**** Provided data ****

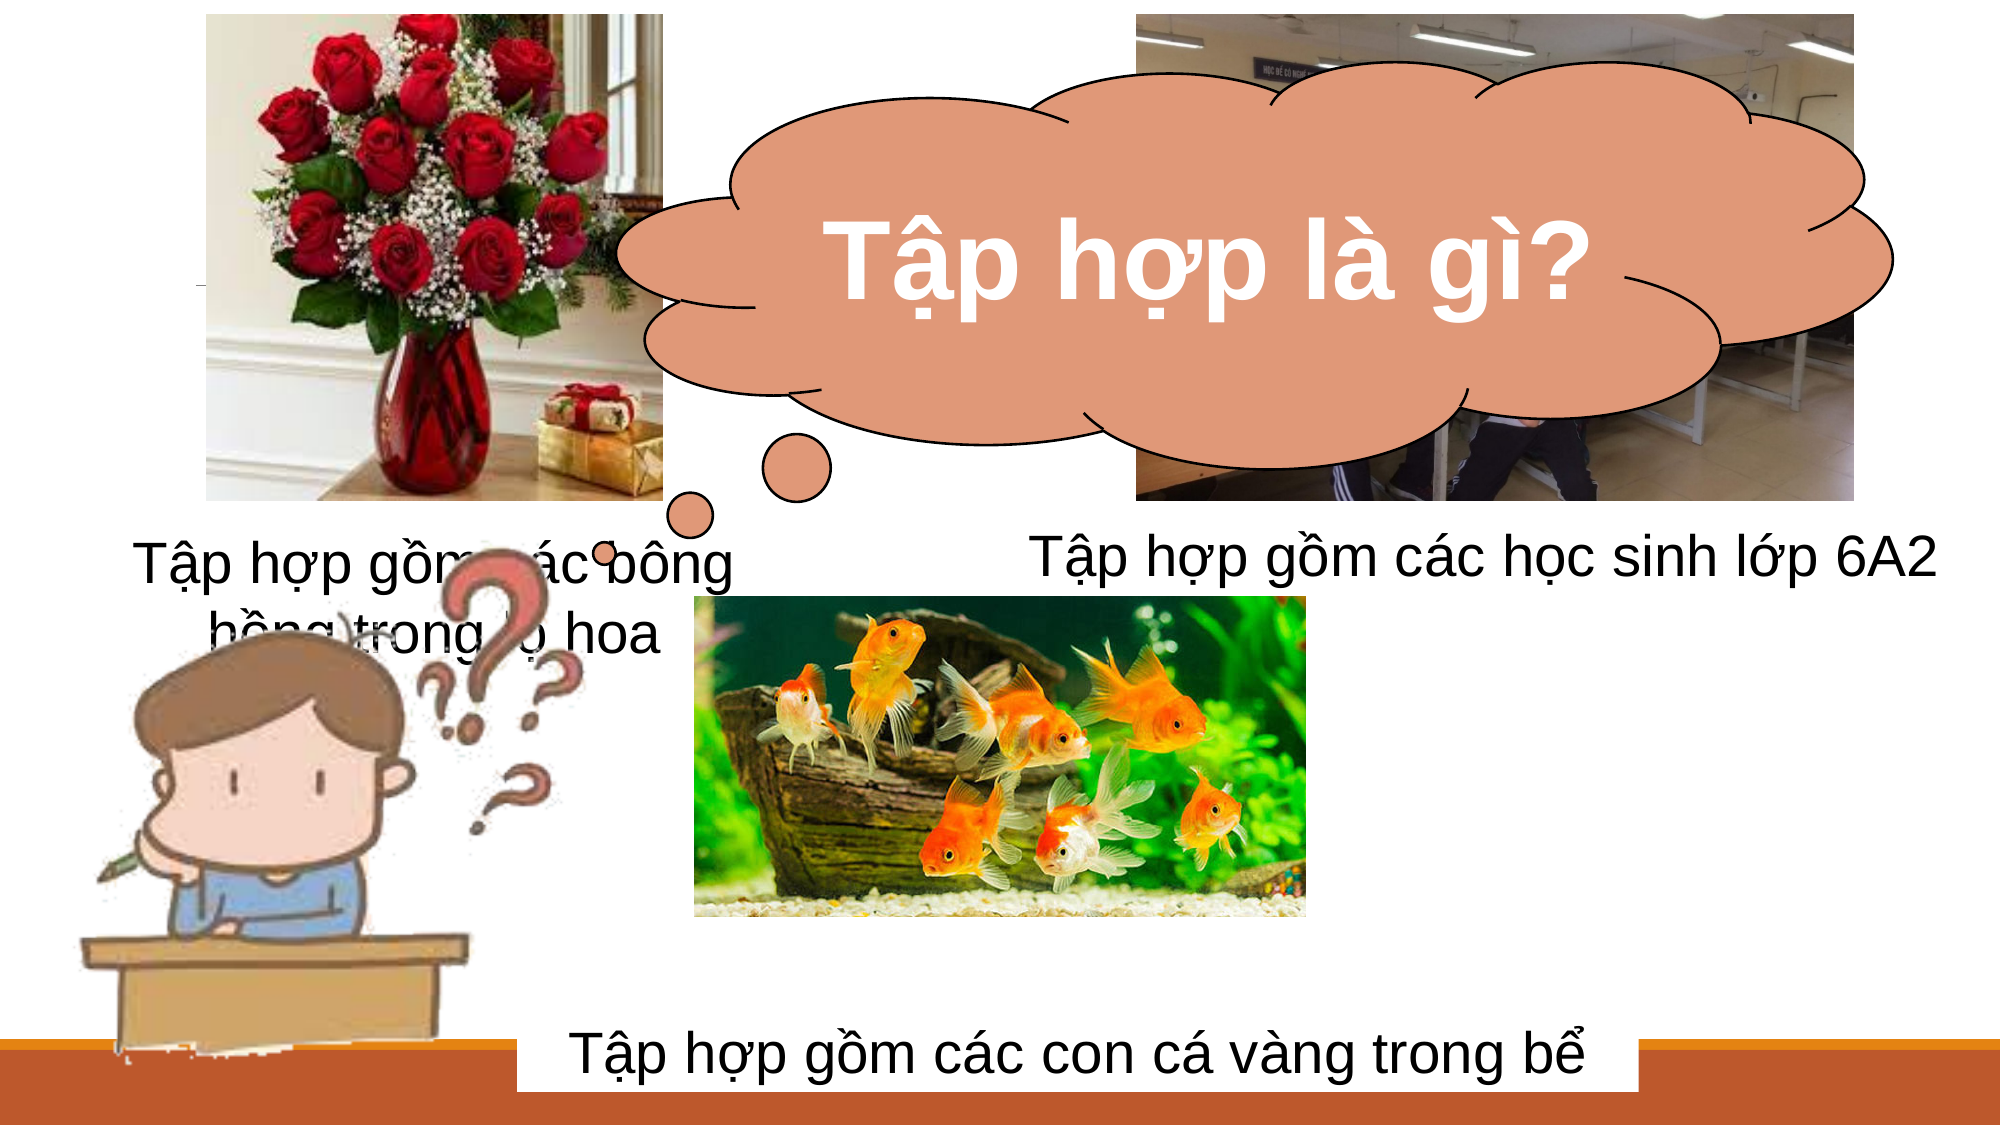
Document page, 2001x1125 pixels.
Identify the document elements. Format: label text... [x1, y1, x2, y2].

text_box Tập hợp gồm các học sinh lớp 6A2 [984, 510, 1984, 596]
text_box Tập hợp là gì? [761, 432, 833, 504]
text_box Tập hợp là gì? [666, 491, 715, 540]
picture [0, 0, 2001, 1125]
text_box Tập hợp gồm các bông hồng trong lọ hoa [645, 518, 778, 673]
text_box Tập hợp là gì? [670, 74, 1132, 448]
text_box Tập hợp là gì? [1862, 211, 1895, 308]
text_box Tập hợp gồm các con cá vàng trong bể [645, 1007, 1639, 1092]
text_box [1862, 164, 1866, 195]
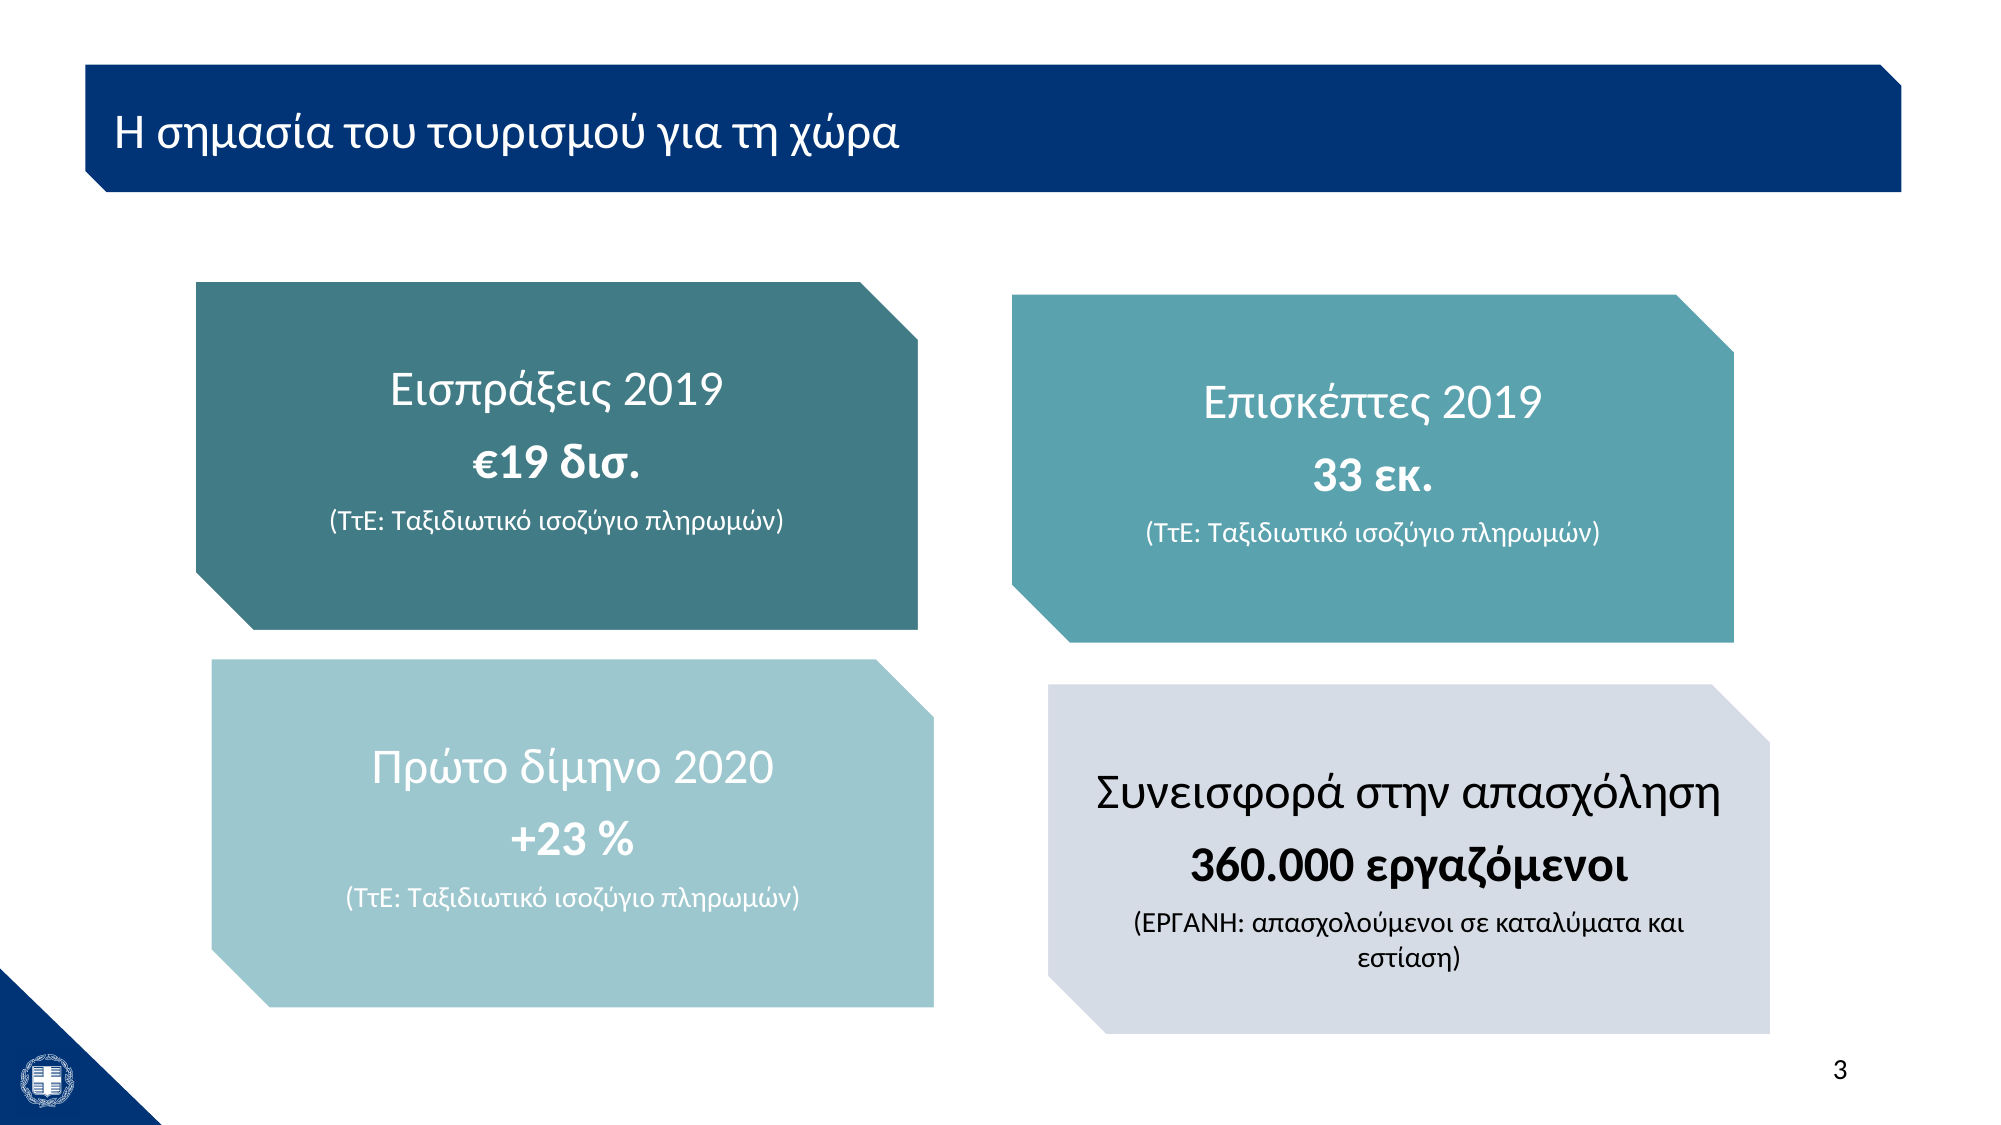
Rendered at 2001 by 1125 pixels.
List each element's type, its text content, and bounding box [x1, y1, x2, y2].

text_box [195, 281, 919, 348]
text_box [195, 544, 919, 631]
slide_number 3 [1412, 1042, 1863, 1103]
text_box Συνεισφορά στην απασχόληση 360.000 εργαζόμενοι (ΕΡΓΑΝΗ: απασχολούμενοι σε καταλύματα και εστίαση) [1063, 751, 1756, 981]
text_box [1011, 556, 1735, 644]
text_box [1011, 293, 1735, 361]
text_box [210, 921, 935, 1009]
picture [15, 1048, 81, 1116]
text_box Πρώτο δίμηνο 2020 +23 % (ΤτΕ: Ταξιδιωτικό ισοζύγιο πληρωμών) [210, 725, 935, 921]
text_box [210, 658, 935, 725]
text_box Η σημασία του τουρισμού για τη χώρα [85, 64, 1902, 193]
text_box [1047, 683, 1772, 1035]
text_box Εισπράξεις 2019 €19 δισ. (ΤτΕ: Ταξιδιωτικό ισοζύγιο πληρωμών) [195, 348, 919, 544]
text_box Επισκέπτες 2019 33 εκ. (ΤτΕ: Ταξιδιωτικό ισοζύγιο πληρωμών) [1011, 361, 1735, 556]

****

**Your task:**
Reproduce the lines word for word, starting at the one holding "List each element's" and ending at the final line of the material above.

**Response to the exercise:**
List each element's type, its text content, and bounding box [x1, y1, x2, y2].

text_box [195, 281, 919, 348]
text_box [195, 544, 919, 631]
slide_number 3 [1412, 1042, 1863, 1103]
text_box Συνεισφορά στην απασχόληση 360.000 εργαζόμενοι (ΕΡΓΑΝΗ: απασχολούμενοι σε καταλύματα και εστίαση) [1063, 751, 1756, 981]
text_box [1011, 556, 1735, 644]
text_box [1011, 293, 1735, 361]
text_box [210, 921, 935, 1009]
picture [15, 1048, 81, 1116]
text_box Πρώτο δίμηνο 2020 +23 % (ΤτΕ: Ταξιδιωτικό ισοζύγιο πληρωμών) [210, 725, 935, 921]
text_box [210, 658, 935, 725]
text_box Η σημασία του τουρισμού για τη χώρα [85, 64, 1902, 193]
text_box [1047, 683, 1772, 1035]
text_box Εισπράξεις 2019 €19 δισ. (ΤτΕ: Ταξιδιωτικό ισοζύγιο πληρωμών) [195, 348, 919, 544]
text_box Επισκέπτες 2019 33 εκ. (ΤτΕ: Ταξιδιωτικό ισοζύγιο πληρωμών) [1011, 361, 1735, 556]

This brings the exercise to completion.